[Work to be completed]
In the entries below, find the line with "right ear: (10, 33)" and the line with "left ankle: (110, 164)". Reproduce those two lines and every line between them exactly, and nothing more.

=== Begin Enclosure ===

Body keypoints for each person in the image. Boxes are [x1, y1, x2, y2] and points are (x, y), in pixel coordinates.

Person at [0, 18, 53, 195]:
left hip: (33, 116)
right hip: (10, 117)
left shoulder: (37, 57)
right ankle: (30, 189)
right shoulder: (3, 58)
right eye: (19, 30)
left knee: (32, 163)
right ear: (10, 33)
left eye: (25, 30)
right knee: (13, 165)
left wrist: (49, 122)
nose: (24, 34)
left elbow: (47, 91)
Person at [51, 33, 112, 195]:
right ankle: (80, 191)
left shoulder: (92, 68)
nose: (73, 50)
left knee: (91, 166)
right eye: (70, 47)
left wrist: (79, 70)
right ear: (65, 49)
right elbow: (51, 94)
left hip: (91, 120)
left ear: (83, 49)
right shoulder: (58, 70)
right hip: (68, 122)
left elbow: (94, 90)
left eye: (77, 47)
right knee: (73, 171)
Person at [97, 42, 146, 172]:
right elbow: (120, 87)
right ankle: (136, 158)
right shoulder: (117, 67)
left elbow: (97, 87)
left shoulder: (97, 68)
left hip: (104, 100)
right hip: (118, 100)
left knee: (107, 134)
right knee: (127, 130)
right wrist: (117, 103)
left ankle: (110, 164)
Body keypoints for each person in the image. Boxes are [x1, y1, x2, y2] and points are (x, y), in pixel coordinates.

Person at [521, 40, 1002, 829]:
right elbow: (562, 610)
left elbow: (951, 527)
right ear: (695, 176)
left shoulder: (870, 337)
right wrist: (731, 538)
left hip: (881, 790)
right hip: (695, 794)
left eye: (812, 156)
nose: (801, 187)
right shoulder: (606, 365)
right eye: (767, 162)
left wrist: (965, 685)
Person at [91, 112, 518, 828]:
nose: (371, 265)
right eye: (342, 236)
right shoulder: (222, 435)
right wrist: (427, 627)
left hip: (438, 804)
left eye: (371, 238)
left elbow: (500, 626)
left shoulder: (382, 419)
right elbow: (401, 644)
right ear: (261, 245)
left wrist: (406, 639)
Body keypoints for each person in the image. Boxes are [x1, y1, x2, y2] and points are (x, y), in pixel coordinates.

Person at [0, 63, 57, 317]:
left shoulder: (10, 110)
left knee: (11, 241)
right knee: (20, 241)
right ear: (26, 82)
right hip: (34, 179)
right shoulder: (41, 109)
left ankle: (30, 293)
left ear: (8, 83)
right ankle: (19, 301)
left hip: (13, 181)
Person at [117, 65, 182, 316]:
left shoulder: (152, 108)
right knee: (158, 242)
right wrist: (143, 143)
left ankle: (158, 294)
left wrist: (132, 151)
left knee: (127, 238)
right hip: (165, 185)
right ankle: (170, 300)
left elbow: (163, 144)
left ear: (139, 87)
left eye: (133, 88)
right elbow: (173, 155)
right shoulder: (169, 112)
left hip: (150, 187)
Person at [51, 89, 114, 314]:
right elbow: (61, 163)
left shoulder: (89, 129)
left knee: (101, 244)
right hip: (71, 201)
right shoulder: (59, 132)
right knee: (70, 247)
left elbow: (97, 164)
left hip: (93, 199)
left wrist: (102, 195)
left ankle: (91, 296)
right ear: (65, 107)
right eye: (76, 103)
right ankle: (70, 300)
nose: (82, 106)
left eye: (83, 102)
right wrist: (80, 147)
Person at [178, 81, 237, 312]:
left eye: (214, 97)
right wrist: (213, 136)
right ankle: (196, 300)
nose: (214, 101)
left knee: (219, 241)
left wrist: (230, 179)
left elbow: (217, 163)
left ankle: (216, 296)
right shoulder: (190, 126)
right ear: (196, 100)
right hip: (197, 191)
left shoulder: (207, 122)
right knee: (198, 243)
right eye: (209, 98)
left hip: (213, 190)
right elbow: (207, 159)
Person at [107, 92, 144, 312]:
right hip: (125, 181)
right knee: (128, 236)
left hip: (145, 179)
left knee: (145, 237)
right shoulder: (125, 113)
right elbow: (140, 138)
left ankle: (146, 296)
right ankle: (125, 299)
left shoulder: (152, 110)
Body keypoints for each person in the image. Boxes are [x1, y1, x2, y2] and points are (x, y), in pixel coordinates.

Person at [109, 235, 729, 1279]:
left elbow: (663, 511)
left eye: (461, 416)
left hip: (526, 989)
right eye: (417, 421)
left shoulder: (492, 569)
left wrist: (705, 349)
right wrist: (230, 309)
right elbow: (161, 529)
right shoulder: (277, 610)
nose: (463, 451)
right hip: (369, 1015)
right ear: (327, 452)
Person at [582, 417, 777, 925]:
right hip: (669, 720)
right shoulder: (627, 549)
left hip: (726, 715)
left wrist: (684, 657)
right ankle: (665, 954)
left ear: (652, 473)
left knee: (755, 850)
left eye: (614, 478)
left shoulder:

=== End Enclosure ===
=== Begin Enclosure ===

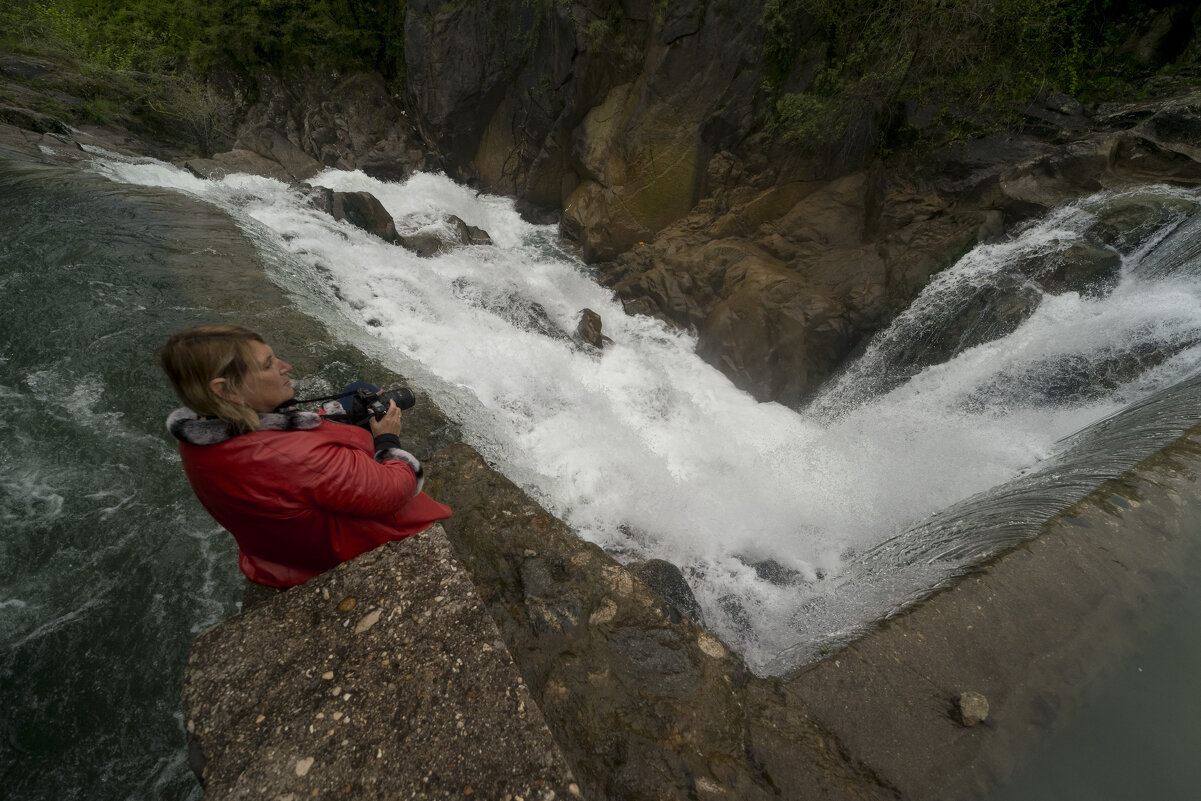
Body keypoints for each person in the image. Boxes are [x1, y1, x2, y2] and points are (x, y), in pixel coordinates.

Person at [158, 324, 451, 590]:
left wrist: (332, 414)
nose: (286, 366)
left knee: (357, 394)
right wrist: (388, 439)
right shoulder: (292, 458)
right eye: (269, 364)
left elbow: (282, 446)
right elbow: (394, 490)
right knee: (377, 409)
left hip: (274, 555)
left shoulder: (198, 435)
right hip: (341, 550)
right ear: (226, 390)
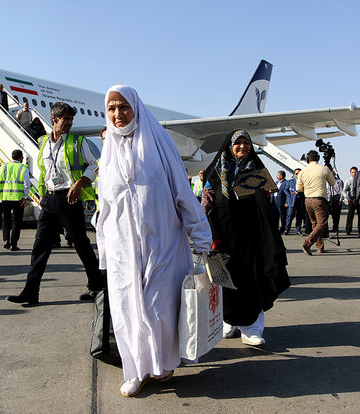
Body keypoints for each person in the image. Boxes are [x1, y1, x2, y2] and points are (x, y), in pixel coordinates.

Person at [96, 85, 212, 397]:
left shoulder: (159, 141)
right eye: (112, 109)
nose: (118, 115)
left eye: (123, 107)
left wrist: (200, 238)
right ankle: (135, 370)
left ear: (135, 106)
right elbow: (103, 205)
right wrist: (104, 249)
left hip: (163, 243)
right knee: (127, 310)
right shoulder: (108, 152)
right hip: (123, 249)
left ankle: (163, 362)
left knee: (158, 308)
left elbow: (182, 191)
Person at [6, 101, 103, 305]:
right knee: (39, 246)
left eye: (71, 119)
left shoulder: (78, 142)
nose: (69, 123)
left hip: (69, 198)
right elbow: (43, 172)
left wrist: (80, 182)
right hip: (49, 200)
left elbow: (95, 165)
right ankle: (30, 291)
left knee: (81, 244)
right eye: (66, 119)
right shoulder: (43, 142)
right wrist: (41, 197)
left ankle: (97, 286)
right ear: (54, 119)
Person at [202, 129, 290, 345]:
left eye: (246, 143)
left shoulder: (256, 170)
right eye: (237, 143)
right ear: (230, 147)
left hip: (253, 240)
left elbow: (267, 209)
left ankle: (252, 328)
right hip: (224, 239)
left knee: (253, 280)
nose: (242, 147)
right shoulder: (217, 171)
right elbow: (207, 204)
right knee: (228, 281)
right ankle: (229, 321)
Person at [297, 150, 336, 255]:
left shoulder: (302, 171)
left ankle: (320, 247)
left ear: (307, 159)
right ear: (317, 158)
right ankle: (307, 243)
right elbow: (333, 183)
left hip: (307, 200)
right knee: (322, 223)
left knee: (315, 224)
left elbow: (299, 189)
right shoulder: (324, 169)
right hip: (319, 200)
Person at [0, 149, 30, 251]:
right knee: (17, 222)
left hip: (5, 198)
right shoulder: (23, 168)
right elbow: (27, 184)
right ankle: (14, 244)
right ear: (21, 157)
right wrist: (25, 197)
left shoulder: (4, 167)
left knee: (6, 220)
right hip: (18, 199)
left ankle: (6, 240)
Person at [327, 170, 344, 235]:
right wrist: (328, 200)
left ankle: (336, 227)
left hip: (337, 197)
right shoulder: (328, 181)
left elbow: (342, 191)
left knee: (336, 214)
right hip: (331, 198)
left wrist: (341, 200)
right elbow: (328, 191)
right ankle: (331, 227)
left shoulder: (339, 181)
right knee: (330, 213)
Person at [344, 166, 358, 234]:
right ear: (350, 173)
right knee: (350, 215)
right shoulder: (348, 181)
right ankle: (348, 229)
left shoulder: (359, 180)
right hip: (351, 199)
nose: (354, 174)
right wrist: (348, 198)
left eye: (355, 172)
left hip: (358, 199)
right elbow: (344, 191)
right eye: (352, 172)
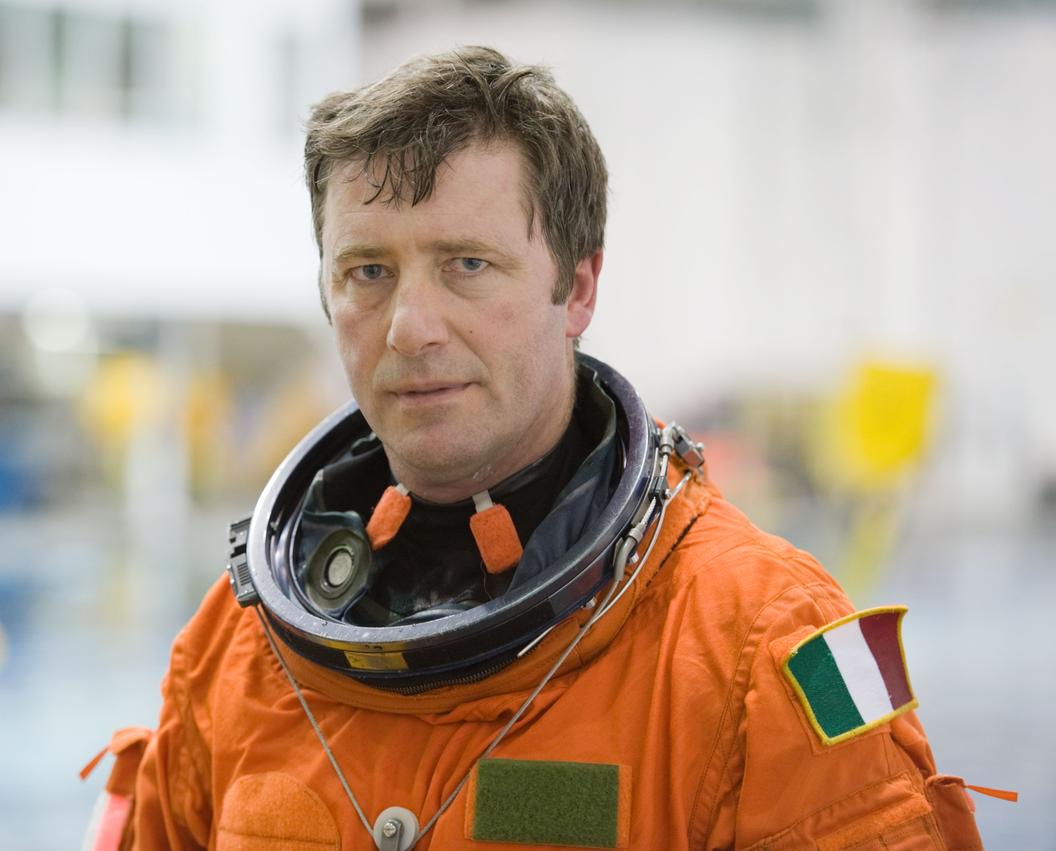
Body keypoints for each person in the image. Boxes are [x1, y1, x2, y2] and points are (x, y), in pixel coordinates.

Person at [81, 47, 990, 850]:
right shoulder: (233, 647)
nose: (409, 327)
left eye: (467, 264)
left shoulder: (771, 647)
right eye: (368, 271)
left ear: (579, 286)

=== End Enclosure ===
=== Begin Enclosure ===

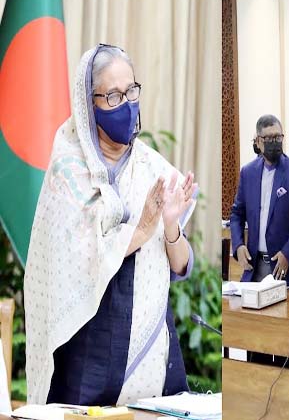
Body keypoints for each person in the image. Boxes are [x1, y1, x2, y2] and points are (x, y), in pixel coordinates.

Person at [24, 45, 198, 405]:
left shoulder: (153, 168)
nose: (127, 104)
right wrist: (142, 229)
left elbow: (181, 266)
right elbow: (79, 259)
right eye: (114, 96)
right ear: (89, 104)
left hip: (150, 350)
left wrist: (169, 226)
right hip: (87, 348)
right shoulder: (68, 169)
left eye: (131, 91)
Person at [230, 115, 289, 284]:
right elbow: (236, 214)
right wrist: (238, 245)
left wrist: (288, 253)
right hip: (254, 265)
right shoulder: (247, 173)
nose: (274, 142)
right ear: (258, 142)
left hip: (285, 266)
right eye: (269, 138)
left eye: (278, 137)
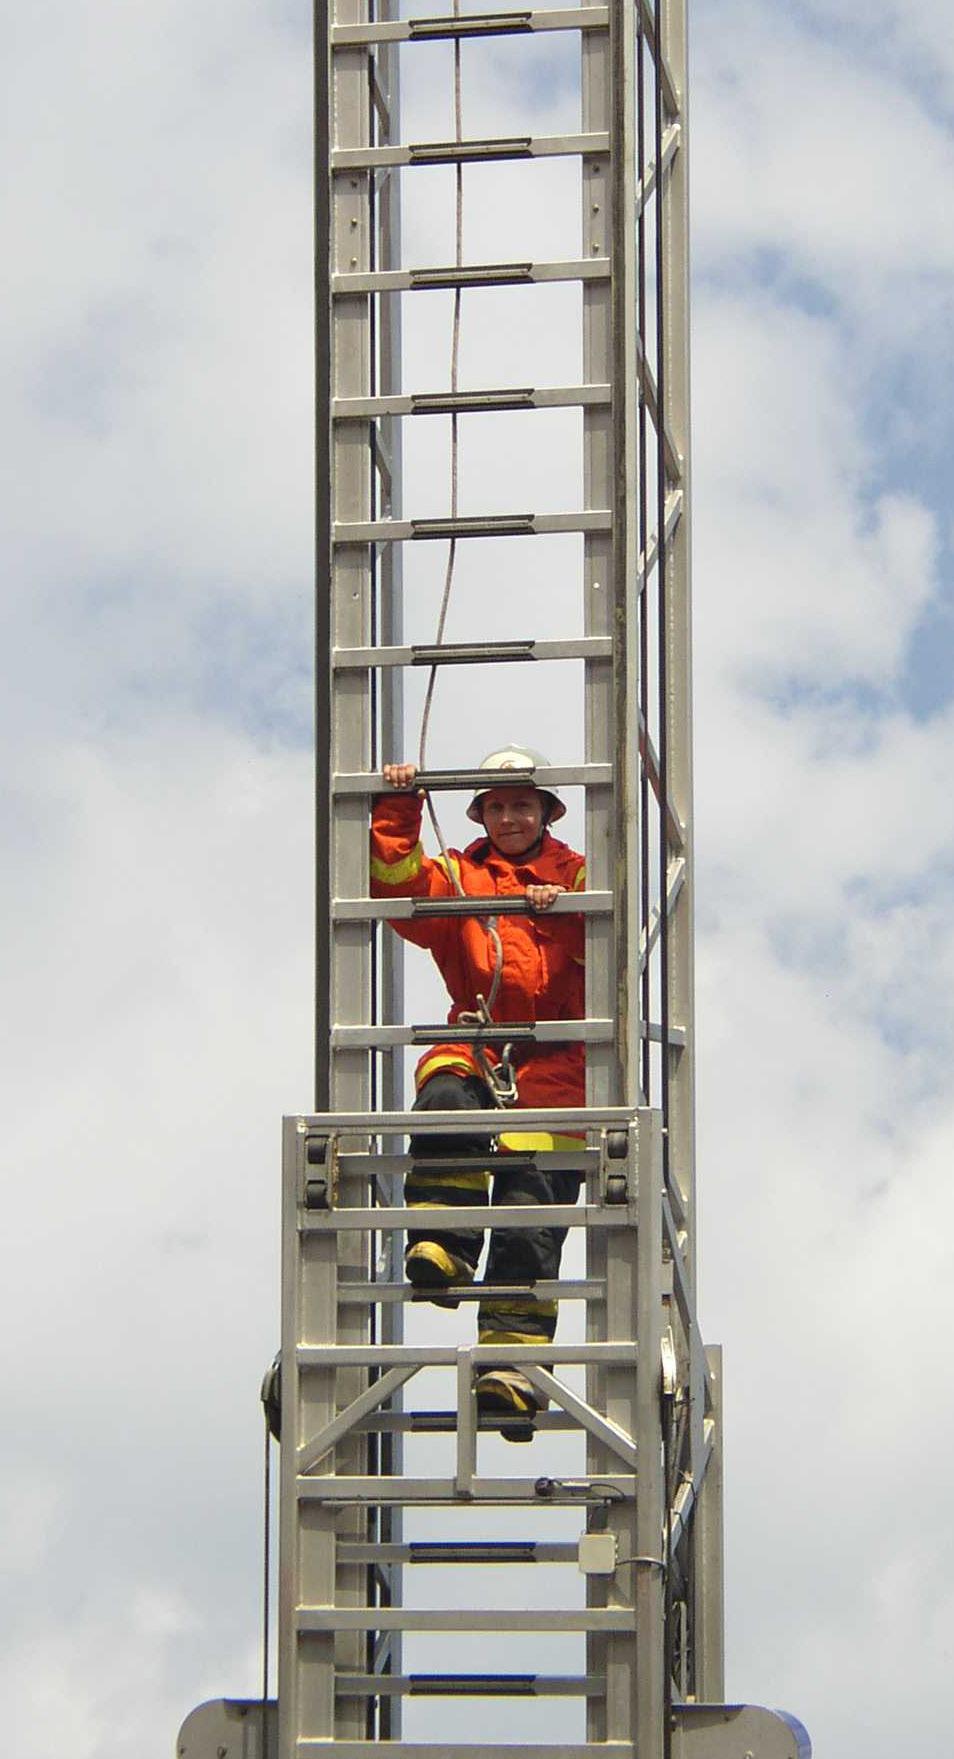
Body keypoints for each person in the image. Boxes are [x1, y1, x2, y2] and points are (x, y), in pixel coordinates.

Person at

=== End Enclosure ===

[Task response]
right ear: (10, 33)
left eye: (25, 30)
right knee: (13, 165)
left wrist: (49, 122)
nose: (24, 34)
left elbow: (47, 91)
Person at [51, 33, 112, 195]:
right ankle: (80, 191)
left shoulder: (92, 68)
nose: (73, 50)
left knee: (91, 166)
right eye: (70, 47)
left wrist: (79, 70)
right ear: (65, 49)
right elbow: (51, 94)
left hip: (91, 120)
left ear: (83, 49)
right shoulder: (58, 70)
right hip: (68, 122)
left elbow: (94, 90)
left eye: (77, 47)
right knee: (73, 171)
Person at [97, 42, 146, 172]:
right elbow: (120, 87)
right ankle: (136, 158)
right shoulder: (117, 67)
left elbow: (97, 87)
left shoulder: (97, 68)
left hip: (104, 100)
right hip: (118, 100)
left knee: (107, 134)
right knee: (127, 130)
right wrist: (117, 103)
left ankle: (110, 164)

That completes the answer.